Yes, but only certain values can be passed to some primitives since the primitives usually only understand 32 bit integers, Tim is pointing out integers can be much bigger than you think. In fact for this usage you can wait until the universe reaches heat death if you can keep a machine running that long, assuming the fix for delay where delay is a really big number is in the image you are using (Mantis bug 854).
I'll note a link to some old code, a server/client I wrote a few years back http://www.smalltalkconsulting.com/html/OTNotes3.html
The pattern here is to setup up a process that waits say 15 minutes for an connection to occur. If it occurs then we used a shared queue to place a work request object on. A lower priority task is waiting on the work queue and will then wake up and do what is required. As long as the stopRunning flag is not set we loop endlessly in this pattern. This allows us to easily terminate the listen process since it must wake up every 15 minutes (or what ever you choose) to check the flag and do other housekeeping.
buildListenProcess
self buildListenSocket. self listenProcess: ([[self stopRunning not] whileTrue: [self acceptRequests]] forkAt: Processor userInterruptPriority)

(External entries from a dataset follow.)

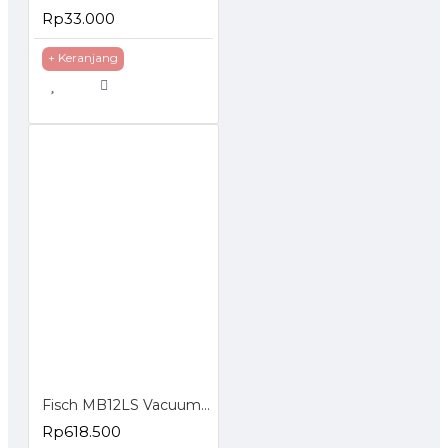
Rp33.000
+ Keranjang
Fisch MB12LS Vacuum Cleaner 3 in 1 850 Watt - Vacuum Cleaner Rumah
Rp618.500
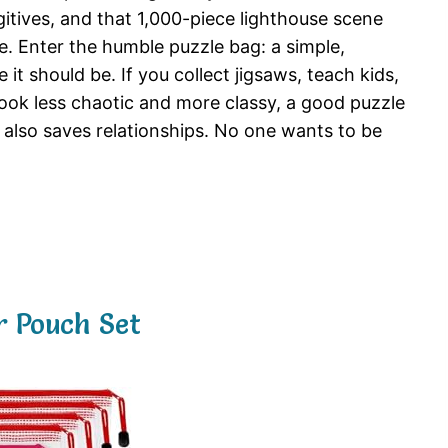
ugitives, and that 1,000-piece lighthouse scene
e. Enter the humble puzzle bag: a simple,
it should be. If you collect jigsaws, teach kids,
look less chaotic and more classy, a good puzzle
it also saves relationships. No one wants to be
 Pouch Set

acceptRequests | request |
request _ self listenSocket waitForAcceptUntil: (Socket deadlineSecs: self secondsToWaitForListen). request isConnected ifTrue: [self incrementNumberIncoming. self incomingRequests nextPut: (JMMNetWorkRequest newWithSocket: request)]
secondsToWaitForListen ^15*60
buildListenSocket | server |
server _ Socket newTCP. server listenOn: self listenPort backlogSize: self backLogMessageSize. server isValid ifFalse:[self error:'Accept() is not supported']. self listenSocket: server.
On Apr 27, 2005, at 9:44 AM, Tim Rowledge wrote:
François THIMON thimof@iutc3.unicaen.fr wrote:
the largest integer I can write in this language).
You might be surprised just how big that is; a LargePositiveInteger can be as big as memory (roughly, anyway) which on an OS with virtual memory etc can turn out to be awfully large.
Just for an amusing illustration, try
7000 factorial
and 'print it'. It will take a while, but nearly all the time is taken by the printing part. It's a 900+ byte LPI with 23878 digit decimal value
700 factorial is a lot smaller and faster to handle, being merely 1690 digits.